Here are four quick recommendations for different skin types:

  • Oily or acne-prone skin. Choose an oil-free sunscreen, preferably one labelled ‘non-comedogenic’ — in other words, a sunscreen that won’t clog your pores. A gel-based sunscreen or water-based sunscreen may be suitable.
  • Dry skin. Choose a cream or lotion sunscreen that includes moisturising ingredients such as hyaluronic acid, glycerine, or ceramides. Steer clear of alcohol-based sunscreens, which will tend to dry out your skin.
  • Sensitive skin. Look for a physical sunscreen rather than an chemical sunscreen. Make sure that the sunscreen is fragrance free and hypoallergenic and that it doesn’t include oxybenzone or PABA.
  • Dark skin tones. If you favour physical sunscreens, look for a ‘sheer’ or ‘invisible’ one that won’t leave a white cast.
  • Ageing skin. Look for a sunscreen that includes antioxidants, such as vitamin C or vitamin E, to protect your skin against damage from free radicals. If your skin is getting thinner, look for a sunscreen that includes hydrating and nourishing ingredients.

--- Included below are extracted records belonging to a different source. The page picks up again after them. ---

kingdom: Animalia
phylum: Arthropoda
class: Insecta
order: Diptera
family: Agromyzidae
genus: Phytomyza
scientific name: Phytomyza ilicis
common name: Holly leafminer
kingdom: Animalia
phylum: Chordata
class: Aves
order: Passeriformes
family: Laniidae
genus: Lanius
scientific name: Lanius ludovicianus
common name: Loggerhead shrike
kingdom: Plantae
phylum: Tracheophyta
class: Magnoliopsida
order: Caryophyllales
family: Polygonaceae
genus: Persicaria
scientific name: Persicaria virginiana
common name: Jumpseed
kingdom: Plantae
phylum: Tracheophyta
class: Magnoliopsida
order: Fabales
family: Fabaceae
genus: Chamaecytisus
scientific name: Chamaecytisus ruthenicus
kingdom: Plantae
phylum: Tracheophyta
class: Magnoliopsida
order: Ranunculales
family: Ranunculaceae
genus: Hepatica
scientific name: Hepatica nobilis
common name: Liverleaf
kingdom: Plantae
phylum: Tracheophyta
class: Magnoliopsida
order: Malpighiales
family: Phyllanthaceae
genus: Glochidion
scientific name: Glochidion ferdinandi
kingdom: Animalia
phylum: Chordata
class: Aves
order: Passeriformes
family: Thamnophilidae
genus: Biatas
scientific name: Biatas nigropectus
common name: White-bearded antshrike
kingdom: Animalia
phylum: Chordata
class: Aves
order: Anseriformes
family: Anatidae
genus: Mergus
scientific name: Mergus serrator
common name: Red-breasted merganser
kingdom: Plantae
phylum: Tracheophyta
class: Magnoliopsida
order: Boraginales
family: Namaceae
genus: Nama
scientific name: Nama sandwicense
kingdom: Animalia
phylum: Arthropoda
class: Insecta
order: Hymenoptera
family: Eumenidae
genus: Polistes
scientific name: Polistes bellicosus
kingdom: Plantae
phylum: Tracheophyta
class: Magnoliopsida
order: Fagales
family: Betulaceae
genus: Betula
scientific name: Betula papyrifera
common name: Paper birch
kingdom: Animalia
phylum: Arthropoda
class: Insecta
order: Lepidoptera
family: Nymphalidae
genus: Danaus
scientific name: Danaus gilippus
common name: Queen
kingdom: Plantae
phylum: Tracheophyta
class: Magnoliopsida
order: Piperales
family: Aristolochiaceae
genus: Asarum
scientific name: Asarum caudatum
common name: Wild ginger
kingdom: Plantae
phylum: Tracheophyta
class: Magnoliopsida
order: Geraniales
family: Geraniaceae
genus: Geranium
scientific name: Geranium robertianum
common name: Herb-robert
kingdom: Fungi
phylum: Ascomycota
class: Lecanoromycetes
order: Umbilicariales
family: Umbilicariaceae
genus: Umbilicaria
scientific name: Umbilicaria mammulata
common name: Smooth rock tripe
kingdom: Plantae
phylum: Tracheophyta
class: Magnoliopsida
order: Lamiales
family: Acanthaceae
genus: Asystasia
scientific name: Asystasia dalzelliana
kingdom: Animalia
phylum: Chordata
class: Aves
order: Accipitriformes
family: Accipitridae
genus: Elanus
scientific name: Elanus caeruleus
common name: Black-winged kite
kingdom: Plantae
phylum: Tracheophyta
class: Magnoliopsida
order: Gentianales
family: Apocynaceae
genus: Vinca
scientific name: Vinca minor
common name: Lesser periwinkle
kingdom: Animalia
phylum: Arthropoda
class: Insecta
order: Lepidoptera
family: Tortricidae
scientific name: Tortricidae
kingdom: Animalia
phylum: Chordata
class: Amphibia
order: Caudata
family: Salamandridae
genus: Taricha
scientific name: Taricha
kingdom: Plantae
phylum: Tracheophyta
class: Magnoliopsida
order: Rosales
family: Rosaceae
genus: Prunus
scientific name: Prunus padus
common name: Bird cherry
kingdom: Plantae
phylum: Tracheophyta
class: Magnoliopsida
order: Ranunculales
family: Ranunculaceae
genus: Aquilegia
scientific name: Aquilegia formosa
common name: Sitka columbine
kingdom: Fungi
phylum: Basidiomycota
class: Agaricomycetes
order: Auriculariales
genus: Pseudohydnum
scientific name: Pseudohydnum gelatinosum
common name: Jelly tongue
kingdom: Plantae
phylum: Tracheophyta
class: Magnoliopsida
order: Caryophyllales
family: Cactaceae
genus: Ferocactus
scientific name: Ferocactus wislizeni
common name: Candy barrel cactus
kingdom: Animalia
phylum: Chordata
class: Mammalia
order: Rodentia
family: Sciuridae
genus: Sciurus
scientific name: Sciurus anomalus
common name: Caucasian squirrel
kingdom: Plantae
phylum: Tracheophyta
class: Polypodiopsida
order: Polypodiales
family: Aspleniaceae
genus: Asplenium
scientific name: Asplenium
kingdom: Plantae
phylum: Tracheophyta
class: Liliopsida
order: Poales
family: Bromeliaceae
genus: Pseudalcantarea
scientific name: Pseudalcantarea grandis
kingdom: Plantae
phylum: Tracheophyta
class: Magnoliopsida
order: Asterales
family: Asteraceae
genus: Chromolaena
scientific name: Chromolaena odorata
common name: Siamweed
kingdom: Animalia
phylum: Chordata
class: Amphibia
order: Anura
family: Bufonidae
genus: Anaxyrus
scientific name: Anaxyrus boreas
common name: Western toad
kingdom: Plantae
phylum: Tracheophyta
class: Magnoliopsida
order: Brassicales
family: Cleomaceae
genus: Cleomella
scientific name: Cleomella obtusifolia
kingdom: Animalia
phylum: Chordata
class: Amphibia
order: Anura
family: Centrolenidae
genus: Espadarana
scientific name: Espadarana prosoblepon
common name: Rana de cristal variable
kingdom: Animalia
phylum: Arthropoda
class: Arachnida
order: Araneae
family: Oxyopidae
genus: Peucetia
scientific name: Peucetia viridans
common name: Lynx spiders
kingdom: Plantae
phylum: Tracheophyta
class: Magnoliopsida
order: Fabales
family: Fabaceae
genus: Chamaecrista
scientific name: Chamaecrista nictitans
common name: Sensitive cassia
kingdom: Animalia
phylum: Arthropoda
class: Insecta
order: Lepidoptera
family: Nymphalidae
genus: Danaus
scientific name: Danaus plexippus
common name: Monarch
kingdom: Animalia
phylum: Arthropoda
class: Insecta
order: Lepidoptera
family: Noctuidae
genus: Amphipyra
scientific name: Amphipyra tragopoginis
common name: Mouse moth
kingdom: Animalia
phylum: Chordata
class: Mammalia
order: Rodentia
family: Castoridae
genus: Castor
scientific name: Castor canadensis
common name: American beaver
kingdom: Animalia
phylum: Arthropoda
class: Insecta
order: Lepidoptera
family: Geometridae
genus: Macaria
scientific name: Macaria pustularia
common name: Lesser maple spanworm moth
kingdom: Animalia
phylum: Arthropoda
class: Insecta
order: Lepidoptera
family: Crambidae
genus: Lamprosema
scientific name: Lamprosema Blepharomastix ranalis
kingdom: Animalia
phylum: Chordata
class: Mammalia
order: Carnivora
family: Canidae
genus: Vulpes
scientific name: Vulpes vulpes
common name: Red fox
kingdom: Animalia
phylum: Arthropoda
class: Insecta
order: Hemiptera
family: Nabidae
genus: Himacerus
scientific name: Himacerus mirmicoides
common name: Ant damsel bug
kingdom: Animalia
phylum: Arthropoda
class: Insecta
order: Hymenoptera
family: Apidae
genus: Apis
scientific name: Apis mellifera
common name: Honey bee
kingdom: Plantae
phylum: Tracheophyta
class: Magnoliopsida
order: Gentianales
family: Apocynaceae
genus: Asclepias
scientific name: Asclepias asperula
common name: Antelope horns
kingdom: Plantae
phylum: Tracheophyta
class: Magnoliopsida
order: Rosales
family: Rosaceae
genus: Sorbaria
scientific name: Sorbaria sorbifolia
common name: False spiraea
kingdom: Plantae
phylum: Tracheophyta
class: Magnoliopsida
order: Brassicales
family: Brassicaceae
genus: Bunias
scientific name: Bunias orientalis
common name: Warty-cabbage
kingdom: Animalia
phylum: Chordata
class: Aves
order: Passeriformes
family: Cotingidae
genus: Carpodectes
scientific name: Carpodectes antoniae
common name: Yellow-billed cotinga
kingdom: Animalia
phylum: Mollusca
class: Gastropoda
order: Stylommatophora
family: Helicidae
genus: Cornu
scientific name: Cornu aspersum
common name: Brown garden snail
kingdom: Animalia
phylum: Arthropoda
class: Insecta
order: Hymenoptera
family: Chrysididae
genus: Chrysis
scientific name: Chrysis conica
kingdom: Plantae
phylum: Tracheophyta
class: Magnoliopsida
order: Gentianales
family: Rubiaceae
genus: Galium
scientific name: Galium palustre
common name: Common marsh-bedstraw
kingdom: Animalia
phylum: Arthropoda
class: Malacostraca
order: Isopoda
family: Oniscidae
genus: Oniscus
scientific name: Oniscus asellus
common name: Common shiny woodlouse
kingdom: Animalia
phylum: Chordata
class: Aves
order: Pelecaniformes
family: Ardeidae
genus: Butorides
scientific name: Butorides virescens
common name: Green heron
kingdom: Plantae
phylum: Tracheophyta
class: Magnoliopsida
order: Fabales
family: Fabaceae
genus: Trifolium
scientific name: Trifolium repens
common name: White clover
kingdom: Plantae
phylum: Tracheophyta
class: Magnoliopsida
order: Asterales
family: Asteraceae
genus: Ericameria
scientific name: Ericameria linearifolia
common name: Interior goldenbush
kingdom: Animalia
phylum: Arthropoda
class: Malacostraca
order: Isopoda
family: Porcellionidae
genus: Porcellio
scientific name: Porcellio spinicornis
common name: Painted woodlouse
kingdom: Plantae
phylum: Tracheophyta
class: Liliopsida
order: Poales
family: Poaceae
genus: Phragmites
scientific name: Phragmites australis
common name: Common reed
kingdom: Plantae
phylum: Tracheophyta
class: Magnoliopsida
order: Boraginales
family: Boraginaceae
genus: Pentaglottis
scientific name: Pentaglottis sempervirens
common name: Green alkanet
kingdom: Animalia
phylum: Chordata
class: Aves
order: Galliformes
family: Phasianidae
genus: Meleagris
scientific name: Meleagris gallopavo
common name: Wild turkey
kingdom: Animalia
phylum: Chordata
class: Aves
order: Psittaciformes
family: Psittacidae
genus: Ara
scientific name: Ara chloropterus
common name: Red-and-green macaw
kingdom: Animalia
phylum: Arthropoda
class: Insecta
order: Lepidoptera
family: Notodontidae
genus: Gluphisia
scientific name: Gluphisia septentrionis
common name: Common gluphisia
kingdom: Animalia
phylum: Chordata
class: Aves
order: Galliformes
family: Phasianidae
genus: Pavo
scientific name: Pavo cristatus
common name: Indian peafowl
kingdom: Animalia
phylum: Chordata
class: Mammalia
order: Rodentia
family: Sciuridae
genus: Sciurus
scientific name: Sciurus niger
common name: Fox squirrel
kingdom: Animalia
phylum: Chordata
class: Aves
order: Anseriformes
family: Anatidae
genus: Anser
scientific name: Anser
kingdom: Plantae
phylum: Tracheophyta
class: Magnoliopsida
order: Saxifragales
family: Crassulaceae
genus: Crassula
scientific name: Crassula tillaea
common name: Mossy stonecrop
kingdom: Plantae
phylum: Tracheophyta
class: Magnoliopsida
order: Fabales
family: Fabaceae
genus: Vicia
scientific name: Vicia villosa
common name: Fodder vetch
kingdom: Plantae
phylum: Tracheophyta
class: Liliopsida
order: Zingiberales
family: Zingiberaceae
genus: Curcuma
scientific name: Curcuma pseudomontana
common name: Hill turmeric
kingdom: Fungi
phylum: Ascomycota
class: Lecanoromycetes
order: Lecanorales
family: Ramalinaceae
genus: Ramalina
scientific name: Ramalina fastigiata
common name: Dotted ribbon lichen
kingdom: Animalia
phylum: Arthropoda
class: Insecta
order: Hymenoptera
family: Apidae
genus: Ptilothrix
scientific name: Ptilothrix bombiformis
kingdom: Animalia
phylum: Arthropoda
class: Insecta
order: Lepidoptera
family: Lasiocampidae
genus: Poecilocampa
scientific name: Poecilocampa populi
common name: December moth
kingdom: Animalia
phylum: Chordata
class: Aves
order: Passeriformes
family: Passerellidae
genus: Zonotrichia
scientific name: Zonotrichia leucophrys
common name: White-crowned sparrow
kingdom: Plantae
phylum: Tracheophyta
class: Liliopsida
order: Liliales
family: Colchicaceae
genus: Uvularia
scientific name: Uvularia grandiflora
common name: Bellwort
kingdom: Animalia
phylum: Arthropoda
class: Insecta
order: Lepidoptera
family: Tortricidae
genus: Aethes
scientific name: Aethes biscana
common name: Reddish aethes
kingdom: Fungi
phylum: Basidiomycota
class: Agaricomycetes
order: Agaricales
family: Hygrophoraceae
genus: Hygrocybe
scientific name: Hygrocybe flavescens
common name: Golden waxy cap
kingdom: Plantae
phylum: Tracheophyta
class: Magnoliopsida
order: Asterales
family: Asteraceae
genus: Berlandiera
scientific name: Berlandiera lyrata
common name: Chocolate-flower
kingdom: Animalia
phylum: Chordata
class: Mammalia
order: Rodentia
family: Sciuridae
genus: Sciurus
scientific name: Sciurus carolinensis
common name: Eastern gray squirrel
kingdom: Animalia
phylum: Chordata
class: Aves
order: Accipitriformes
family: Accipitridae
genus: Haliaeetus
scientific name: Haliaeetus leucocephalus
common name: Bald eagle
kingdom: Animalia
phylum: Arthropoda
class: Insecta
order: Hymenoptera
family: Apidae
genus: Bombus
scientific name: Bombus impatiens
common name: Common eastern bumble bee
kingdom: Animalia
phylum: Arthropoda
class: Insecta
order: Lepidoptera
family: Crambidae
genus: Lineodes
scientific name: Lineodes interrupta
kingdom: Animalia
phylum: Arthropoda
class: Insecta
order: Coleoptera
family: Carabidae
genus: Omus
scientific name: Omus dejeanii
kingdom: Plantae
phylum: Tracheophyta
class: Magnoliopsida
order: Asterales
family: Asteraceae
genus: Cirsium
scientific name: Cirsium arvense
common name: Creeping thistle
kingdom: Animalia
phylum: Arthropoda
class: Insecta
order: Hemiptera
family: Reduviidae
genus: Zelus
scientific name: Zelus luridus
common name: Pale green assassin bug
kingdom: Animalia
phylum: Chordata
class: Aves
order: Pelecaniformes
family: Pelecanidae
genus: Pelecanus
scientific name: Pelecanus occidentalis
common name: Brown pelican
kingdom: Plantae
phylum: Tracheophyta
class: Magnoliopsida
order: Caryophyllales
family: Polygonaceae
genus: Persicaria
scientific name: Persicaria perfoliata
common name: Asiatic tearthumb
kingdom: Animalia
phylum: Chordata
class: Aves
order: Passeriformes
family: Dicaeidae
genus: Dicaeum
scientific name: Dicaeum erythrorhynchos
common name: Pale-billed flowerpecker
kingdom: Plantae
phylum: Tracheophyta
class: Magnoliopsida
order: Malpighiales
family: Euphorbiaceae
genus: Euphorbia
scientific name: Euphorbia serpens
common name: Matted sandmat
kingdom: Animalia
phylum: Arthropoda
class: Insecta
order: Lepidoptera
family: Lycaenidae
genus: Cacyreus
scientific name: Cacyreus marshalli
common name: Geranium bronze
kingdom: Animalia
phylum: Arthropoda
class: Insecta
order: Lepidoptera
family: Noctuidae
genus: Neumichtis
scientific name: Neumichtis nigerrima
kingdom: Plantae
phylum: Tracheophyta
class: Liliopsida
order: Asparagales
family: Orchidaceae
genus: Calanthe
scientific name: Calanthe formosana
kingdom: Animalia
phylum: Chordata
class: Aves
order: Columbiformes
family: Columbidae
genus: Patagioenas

Whichever type of skin you have, get a broad-spectrum sunscreen to protect you from UVA rays as well as UVB rays.

 

What are the best sunscreens for daily facial use?

Here are three recommendations of sunscreens for daily facial use:

  • Heliocare 360º Mineral Tolerance Fluid. This broad-spectrum sunscreen is really runny, spreads well, and dries down clear so it suits all skin tones. The formula contains Heliocare’s special antioxidant, Fernblock, which adds an extra level of environmental protection.
  • NeoStrata Sheer Physical Protection SPF50. This is a great physical sunscreen that looks and feels more like a make-up primer. It has a beige tint, too, so it gives a bit of coverage on pale and medium skin tones.
  • Medik8 Advanced Day Total Protect, SPF30. This is a very nice chemical sunscreen that offers broad-spectrum UV protection. It’s good and hydrating but settles down to a dry-touch finish that is a great base for makeup.

What are the benefits of oil-free sunblocks?

Oil-free sunscreens or sunblocks are designed not to clog your pores in the way that oil-based sunscreens are prone to do. This means that oil-free sunscreens are good if you suffer from acne or oily skin. Oil-free sunscreens are also often faster absorbing than oil-based sunscreens, feel less greasy on your skin, and work well under makeup.